AvE tore one of their machines down awhile back[0]. It's so over engineered, I was wondering how they'd ever make money back with their business model.
> This is what you get with no constraints. Building something that lasts and doesn't break the bank is what's hard. This thing will last forever, but it's a machine to squeeze pre-masticated fruit in a plastic bag that costs $400.
I've watched this before and just skipped through to find that bit, but I'm fairly certain he also mentions at one point how they're almost certainly selling the juicer itself at a loss, which makes the whole thing that much more absurd.
Actually I want more than one (I want the motor...)
Anyone have the specs on the motor specifically (and please ignore my naivete): max RPM vs power consumption -- what about the power of these motors would be preferable to those on a boosted board (or reverse)?
Yes, absolutely, but it can be gutted for parts or rewired to bypass the API. The latter is not straightforward but someone did so in a video posted in these comments.
I love how Bolt.io tore down a pair of Beats headphones and came to the opposite conclusion -- that they were a ripoff and that the components inside in no way justified the pricetag.
But, take a look at the quality of the internals of Juicero vs. Beats headphones and realize that one of the companies is worth $1.5B while the other is shutting down.
That "Beats" teardown was with a counterfeit pair of headphones.
Even so, I don't think a large difference between the BOM and the price the consumer pays is necessarily a ripoff. There's more to a product than simply how much it costs to manufacture.
> Even so, I don't think a large difference between the BOM and the price the consumer pays is necessarily a ripoff.
Actually, in some jurisdictions, if that difference goes over 12.5% of the paid price, and the customer is not specifically informed about this (and about potential cheaper competitors), the contract is not valid.
Germany used to have laws similar to this for centuries (also in terms of a limit of how high interest could be, and a general profit limit, see "Wucher"), but many parts of these rules have been removed over the decades and centuries.
The counterfeit pair probably had a more reasonable frequency response than the genuine product it was trying to imitate, so much for Beat's famous distorted bass.
Holy crap. That's the kind of thing I expect from undergrads who don't know what COTS stands for.
Like how do you convince yourself that this is a sane design for something more than a prototype? Using more off the shelf stuff might result a little more weight and a higher overall part count but the cost savings would be huge.
As I kept watching the video I thought the word "overengineered" was the completely wrong word, and AvE himself addresses it perfectly in the end: It's "underengineered", "underdesigned" but "overbuilt".
I always assumed that the revenue was going to come from selling the bags of fruit. The machine is easily and cheaply cloned, but a network for distributing prepackaged produce would be much harder to copy and provide the recurring revenue that really matters.

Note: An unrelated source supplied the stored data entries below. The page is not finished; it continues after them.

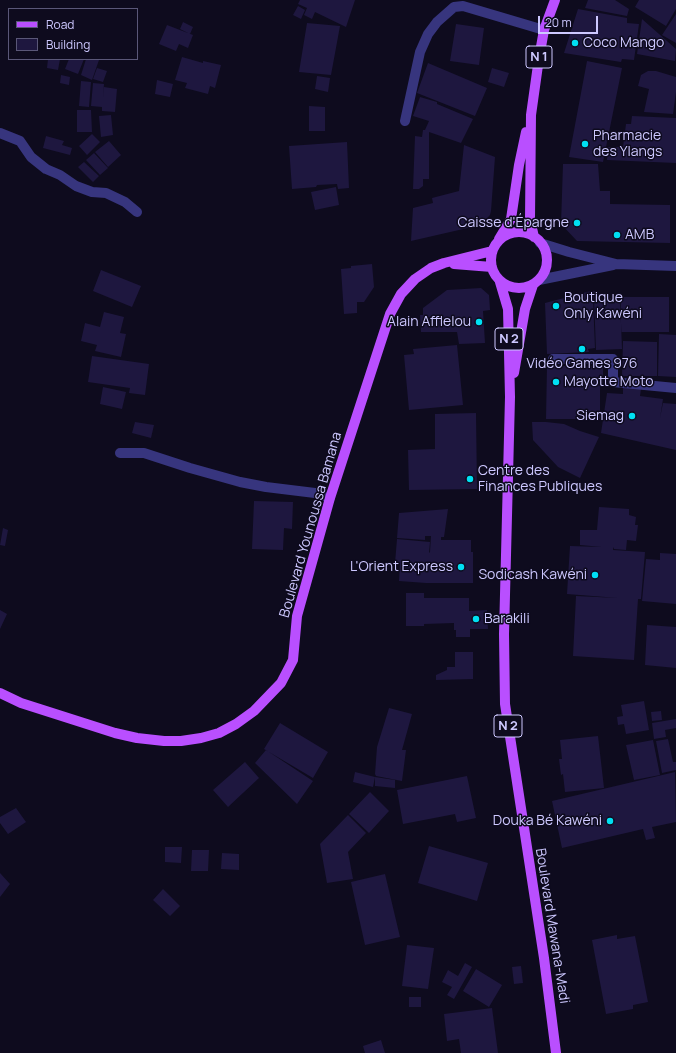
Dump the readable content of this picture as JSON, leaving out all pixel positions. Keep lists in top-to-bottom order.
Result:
{
  "streets": {
    "main road": [
      "N 1",
      "N 2",
      "Boulevard Younoussa Bamana",
      "Boulevard Mawana-Madi"
    ]
  },
  "crossings": [
    ["N 1", "Boulevard Younoussa Bamana"],
    ["N 1", "Boulevard Mawana-Madi"],
    ["Boulevard Younoussa Bamana", "Boulevard Mawana-Madi"]
  ],
  "places": [
    "Coco Mango",
    "Pharmacie des Ylangs",
    "Caisse d'Épargne",
    "AMB",
    "Boutique Only Kawéni",
    "Alain Afflelou",
    "Vidéo Games 976",
    "Mayotte Moto",
    "Siemag",
    "Centre des Finances Publiques",
    "L'Orient Express",
    "Sodicash Kawéni",
    "Barakili",
    "Douka Bé Kawéni"
  ],
  "legend": ["Road", "Building"],
  "scale_bar": "20 m"
}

I've wondered if some of the problem here is how many people involved are so well off, the VCs especially, that they've forgotten what $40/week is to the vast bulk of people in the world, or even in the industrialized countries. That's on the order of 5% of the median total income and a great deal more than 5% of the median disposable income in the US. I wonder how many people just forgot how expensive that is and how small the market is for that level of extravagance.